Dans son indice pour 2026, l'utilisation globale des outils d'intelligence artificielle dans la criminalité liée aux cryptomonnaies a atteint un score de 54 sur 100, contre environ 28 en 2024. Le secteur de la fraude est déjà défini par eux comme mature en termes d'adoption de l'intelligence artificielle.

La signification est simple et troublante : l'intelligence artificielle n'a pas inventé un nouveau type de crime, mais elle a rendu les anciennes méthodes plus rapides, moins chères et plus faciles à exécuter. Ari Redbord, cadre supérieur chez TRM Labs, a décrit dans une interview documentée ce changement en notant que la technologie a abaissé le seuil de compétences requis et a considérablement augmenté la capacité d'agir à grande échelle.

Au lieu d'une équipe entière qui devrait créer de fausses identités, rédiger des messages et contacter des victimes, une grande partie du travail peut désormais être automatisée. Selon le rapport, la part des fraudes aux cryptomonnaies signalées impliquant des outils d'intelligence artificielle, tels que des vidéos deepfake ou des chatbots, a été multipliée par 13 depuis 2022. Les pertes signalées dues aux fraudes par deepfake au cours des huit derniers mois ont déjà dépassé de 263 % le total des pertes enregistrées sur toute l'année 2025.

Même sans intelligence artificielle, des acteurs malveillants ont réussi pendant des années à voler des monnaies numériques et à commettre des fraudes. Le grand changement est que l'IA peut servir de multiplicateur de force : analyser les faiblesses, créer des messages de phishing convaincants, imiter des voix et des visages, et mener des tentatives de fraude à une échelle qui n'était auparavant pas économiquement viable.
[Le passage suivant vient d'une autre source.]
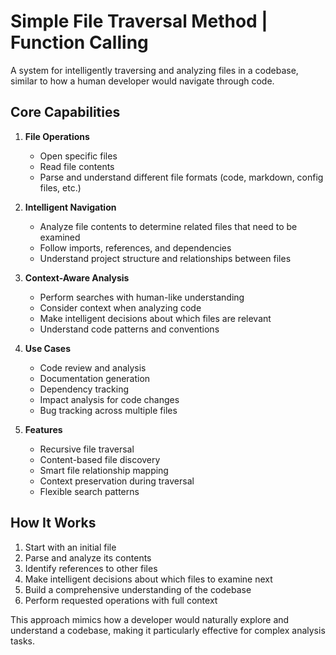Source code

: # Simple File Traversal Method | Function Calling

A system for intelligently traversing and analyzing files in a codebase, similar to how a human developer would navigate through code.

## Core Capabilities

1. **File Operations**
   - Open specific files
   - Read file contents
   - Parse and understand different file formats (code, markdown, config files, etc.)

2. **Intelligent Navigation**
   - Analyze file contents to determine related files that need to be examined
   - Follow imports, references, and dependencies
   - Understand project structure and relationships between files

3. **Context-Aware Analysis**
   - Perform searches with human-like understanding
   - Consider context when analyzing code
   - Make intelligent decisions about which files are relevant
   - Understand code patterns and conventions

4. **Use Cases**
   - Code review and analysis
   - Documentation generation
   - Dependency tracking
   - Impact analysis for code changes
   - Bug tracking across multiple files

5. **Features**
   - Recursive file traversal
   - Content-based file discovery
   - Smart file relationship mapping
   - Context preservation during traversal
   - Flexible search patterns

## How It Works

1. Start with an initial file
2. Parse and analyze its contents
3. Identify references to other files
4. Make intelligent decisions about which files to examine next
5. Build a comprehensive understanding of the codebase
6. Perform requested operations with full context

This approach mimics how a developer would naturally explore and understand a codebase, making it particularly effective for complex analysis tasks.







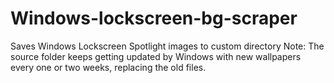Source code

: # Windows-lockscreen-bg-scraper
Saves Windows Lockscreen Spotlight images to custom directory
Note: The source folder keeps getting updated by Windows with new wallpapers every one or two weeks, replacing the old files.
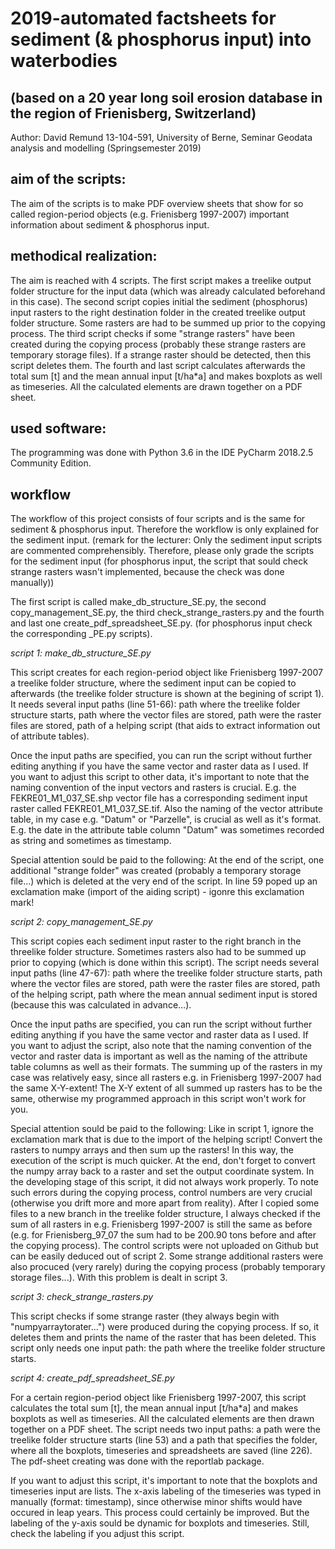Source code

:# 2019-automated factsheets for sediment (& phosphorus input) into waterbodies
## (based on a 20 year long soil erosion database in the region of Frienisberg, Switzerland)

Author: David Remund 13-104-591, University of Berne, Seminar Geodata analysis and modelling (Springsemester 2019)

## aim of the scripts:

The aim of the scripts is to make PDF overview sheets that show for so called region-period objects (e.g. Frienisberg 1997-2007) important information about sediment & phosphorus input.

## methodical realization:

The aim is reached with 4 scripts. The first script makes a treelike output folder structure for the input data (which was already calculated beforehand in this case). The second script copies initial the sediment (phosphorus) input rasters to the right destination folder in the created treelike output folder structure. Some rasters are had to be summed up prior to the copying process. The third script checks if some "strange rasters" have been created during the copying process (probably these strange rasters are temporary storage files). If a strange raster should be detected, then this script deletes them. The fourth and last script calculates afterwards the total sum [t] and the mean annual input [t/ha*a] and makes boxplots as well as timeseries. All the calculated elements are drawn together on a PDF sheet.

## used software:

The programming was done with Python 3.6 in the IDE PyCharm 2018.2.5 Community Edition.

## workflow

The workflow of this project consists of four scripts and is the same for sediment & phosphorus input. Therefore the workflow is only explained for the sediment input. 
(remark for the lecturer: Only the sediment input scripts are commented comprehensibly. Therefore, please only grade the scripts for the sediment input (for phosphorus input, the script that sould check strange rasters wasn't implemented, because the check was done manually))

The first script is called make_db_structure_SE.py, the second copy_management_SE.py, the third check_strange_rasters.py and the fourth and last one create_pdf_spreadsheet_SE.py. (for phosphorus input check the corresponding _PE.py scripts). 

*script 1: make_db_structure_SE.py*

This script creates for each region-period object like Frienisberg 1997-2007 a treelike folder structure, where the sediment input can be copied to afterwards (the treelike folder structure is shown at the begining of script 1). It needs several input paths (line 51-66): path where the treelike folder structure starts, path where the vector files are stored, path were the raster files are stored, path of a helping script (that aids to extract information out of attribute tables).

Once the input paths are specified, you can run the script without further editing anything if you have the same vector and raster data as I used. If you want to adjust this script to other data, it's important to note that the naming convention of the input vectors and rasters is crucial. E.g. the FEKRE01_M1_037_SE.shp vector file has a corresponding sediment input raster called FEKRE01_M1_037_SE.tif. Also the naming of the vector attribute table, in my case e.g. "Datum" or "Parzelle", is crucial as well as it's format. E.g. the date in the attribute table column "Datum" was sometimes recorded as string and sometimes as timestamp. 

Special attention sould be paid to the following: At the end of the script, one additional "strange folder" was created (probably a temporary storage file...) which is deleted at the very end of the script. In line 59 poped up an exclamation make (import of the aiding script) - igonre this exclamation mark!


*script 2: copy_management_SE.py*

This script copies each sediment input raster to the right branch in the threelike folder structure. Sometimes rasters also had to be summed up prior to copying (which is done within this script). The script needs several input paths (line 47-67): path where the treelike folder structure starts, path where the vector files are stored, path were the raster files are stored, path of the helping script, path where the mean annual sediment input is stored (because this was calculated in advance…).

Once the input paths are specified, you can run the script without further editing anything if you have the same vector and raster data as I used. If you want to adjust the script, also note that the naming convention of the vector and raster data is important as well as the naming of the attribute table columns as well as their formats. The summing up of the rasters in my case was relatively easy, since all rasters e.g. in Frienisberg 1997-2007 had the same X-Y-extent! The X-Y extent of all summed up rasters has to be the same, otherwise my programmed approach in this script won't work for you.

Special attention sould be paid to the following: Like in script 1, ignore the exclamation mark that is due to the import of the helping script! Convert the rasters to numpy arrays and then sum up the rasters! In this way, the execution of the script is much quicker. At the end, don't forget to convert the numpy array back to a raster and set the output coordinate system. In the developing stage of this script, it did not always work properly. To note such errors during the copying process, control numbers are very crucial (otherwise you drift more and more apart from reality). After I copied some files to a new branch in the treelike folder structure, I always checked if the sum of all rasters in e.g. Frienisberg 1997-2007 is still the same as before (e.g. for Frienisberg_97_07	the sum had to be 200.90 tons before and after the copying process). The control scripts were not uploaded on Github but can be easily deduced out of script 2. Some strange additional rasters were also procuced (very rarely) during the copying process (probably temporary storage files...). With this problem is dealt in script 3.

*script 3: check_strange_rasters.py*

This script checks if some strange raster (they always begin with "numpyarraytorater...") were produced during the copying process. If so, it deletes them and prints the name of the raster that has been deleted. This script only needs one input path: the path where the treelike folder structure starts.

*script 4: create_pdf_spreadsheet_SE.py*

For a certain region-period object like Frienisberg 1997-2007, this script calculates the total sum [t], the mean annual input [t/ha*a] and makes boxplots as well as timeseries. All the calculated elements are then drawn together on a PDF sheet. The script needs two input paths: a path were the treelike folder structure starts (line 53) and a path that specifies the folder, where all the boxplots, timeseries and spreadsheets are saved (line 226). The pdf-sheet creating was done with the reportlab package.

If you want to adjust this script, it's important to note that the boxplots and timeseries input are lists. The x-axis labeling of the timeseries was typed in manually (format: timestamp), since otherwise minor shifts would have occured in leap years. This process could certainly be improved. But the labeling of the y-axis sould be dynamic for boxplots and timeseries. Still, check the labeling if you adjust this script.
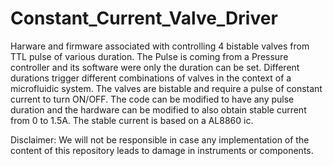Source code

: # Constant_Current_Valve_Driver
Harware and firmware associated with controlling 4 bistable valves from TTL pulse of various duration. The Pulse is coming from a Pressure controller and its software were only the duration can be set. Different durations trigger different combinations of valves in the context of a microfluidic system.
The valves are bistable and require a pulse of constant current to turn ON/OFF. 
The code can be modified to have any pulse duration and the hardware can be modified to also obtain stable current from 0 to 1.5A.
The stable current is based on a AL8860 ic.


Disclaimer: We will not be responsible in case any implementation of the content of this repository leads to damage in instruments or components.
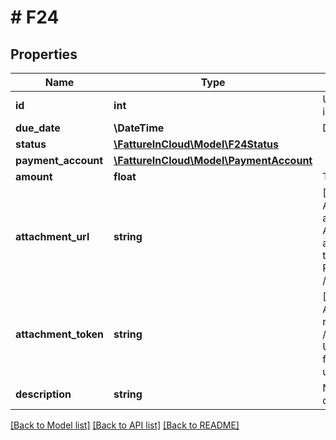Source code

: # # F24

## Properties

Name | Type | Description | Notes
------------ | ------------- | ------------- | -------------
**id** | **int** | Unique F24 identifier. | [optional]
**due_date** | **\DateTime** | Due date. |
**status** | [**\FattureInCloud\Model\F24Status**](F24Status.md) |  | [optional]
**payment_account** | [**\FattureInCloud\Model\PaymentAccount**](PaymentAccount.md) |  | [optional]
**amount** | **float** | Taxes amount. |
**attachment_url** | **string** | [Read Only] Absolute url of the attached file. Authomatically set if a valid attachment token is passed via POST /taxes or PUT /taxes/{documentId}. | [optional] [readonly]
**attachment_token** | **string** | [Write Only] Attachment token returned by POST /taxes/attachment. Used to attach the file already uploaded. | [optional]
**description** | **string** | Name or brief description. |

[[Back to Model list]](../../README.md#models) [[Back to API list]](../../README.md#endpoints) [[Back to README]](../../README.md)
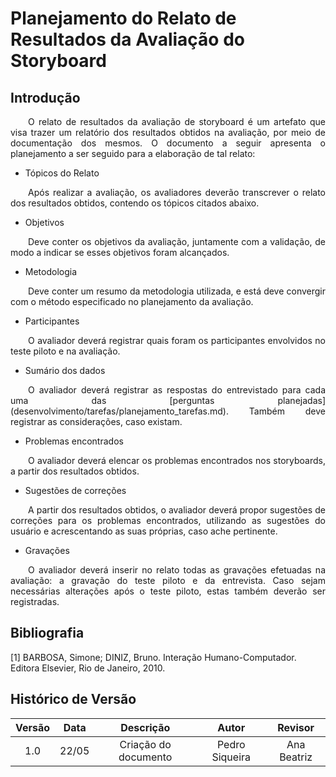 # Planejamento do Relato de Resultados da Avaliação do Storyboard

## Introdução
<p align="justify">
&emsp;&emsp;O relato de resultados da avaliação de storyboard é um artefato que visa trazer um relatório dos resultados obtidos na avaliação, por meio de documentação dos mesmos. O documento a seguir apresenta o planejamento a ser seguido para a elaboração de tal relato:
</p>

* Tópicos do Relato
<p align="justify">
&emsp;&emsp;Após realizar a avaliação, os avaliadores deverão transcrever o relato dos resultados obtidos, contendo os tópicos citados abaixo.
</p>

* Objetivos
<p align="justify">
&emsp;&emsp;Deve conter os objetivos da avaliação, juntamente com a validação, de modo a indicar se esses objetivos foram alcançados.
</p>

* Metodologia
<p align="justify">
&emsp;&emsp;Deve conter um resumo da metodologia utilizada, e está deve convergir com o método especificado no planejamento da avaliação.
</p>

* Participantes
<p align="justify">
&emsp;&emsp;O avaliador deverá registrar quais foram os participantes envolvidos no teste piloto e na avaliação.
</p>

* Sumário dos dados
<p align="justify">
&emsp;&emsp;O avaliador deverá registrar as respostas do entrevistado para cada uma das [perguntas planejadas](desenvolvimento/tarefas/planejamento_tarefas.md). Também deve registrar as considerações, caso existam.
</p>

* Problemas encontrados
<p align="justify">
&emsp;&emsp;O avaliador deverá elencar os problemas encontrados nos storyboards, a partir dos resultados obtidos.
</p>

* Sugestões de correções
<p align="justify">
&emsp;&emsp;A partir dos resultados obtidos, o avaliador deverá propor sugestões de correções para os problemas encontrados, utilizando as sugestões do usuário e acrescentando as suas próprias, caso ache pertinente.
</p>

* Gravações
<p align="justify">
&emsp;&emsp;O avaliador deverá inserir no relato todas as gravações efetuadas na avaliação: a gravação do teste piloto e da entrevista. Caso sejam necessárias alterações após o teste piloto, estas também deverão ser registradas. 
</p>

## Bibliografia

[1] BARBOSA, Simone; DINIZ, Bruno. Interação Humano-Computador. Editora Elsevier, Rio de Janeiro, 2010.

## Histórico de Versão

| Versão | Data  |            Descrição             |     Autor      |    Revisor    |
|:------:|:-----:|:--------------------------------:|:--------------:|:-------------:|
|  1.0   | 22/05 | Criação do documento | Pedro Siqueira | Ana Beatriz |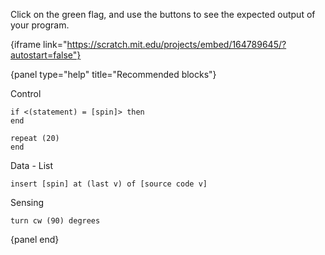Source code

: Click on the green flag, and use the buttons to see the expected output of your program.

{iframe link="https://scratch.mit.edu/projects/embed/164789645/?autostart=false"}

{panel type="help" title="Recommended blocks"}

Control

<pre><code class="scratch:split:random">if &lt;(statement) = [spin]&gt; then
end

repeat (20)
end
</code></pre>

Data - List

<pre><code class="scratch:split:random">insert [spin] at (last v) of [source code v]
</code></pre>

Sensing

<pre><code class="scratch:split:random">turn cw (90) degrees
</code></pre>

{panel end}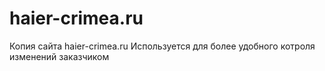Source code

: # haier-crimea.ru
Копия сайта haier-crimea.ru 
Используется для более удобного котроля изменений заказчиком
TRM a rapporté qu'au premier semestre 2026, 201 piratages liés à des actifs numériques ont été enregistrés, un chiffre record, une grande partie des pertes étant causée par un nombre relativement restreint d'incidents majeurs impliquant le vol de clés d'accès ou d'identifiants de connexion. Le rapport souligne également l'utilisation croissante de l'IA dans l'ingénierie sociale et la recherche de vulnérabilités de sécurité.

Alors, que peut-on faire ? Précisément à une époque où une vidéo, une voix ou un message peuvent être falsifiés de manière convaincante, la règle la plus importante est de ne pas agir sous la pression. Ne donnez jamais de mots de passe, de codes de vérification, de clé privée ou de phrase de récupération à quiconque vous contacte, même s'il se présente comme un représentant d'une bourse, d'un portefeuille numérique ou d'une société de sécurité.

Il n'est pas conseillé de répondre aux appels de tels services ; Binance ou un portefeuille crypto ne vous appellera jamais réellement. En cas de doute, il est conseillé d'accéder indépendamment au site officiel ou à l'application. La combinaison de la crypto et de l'intelligence artificielle n'est pas dangereuse en soi ; les deux technologies peuvent servir des objectifs légitimes. Le danger commence lorsque la même capacité qui permet d'effectuer des actions rapidement et à une échelle massive tombe entre les mains d'escrocs. À mesure que la falsification devient plus convaincante, la meilleure défense du public pourrait bien être un simple moment de doute.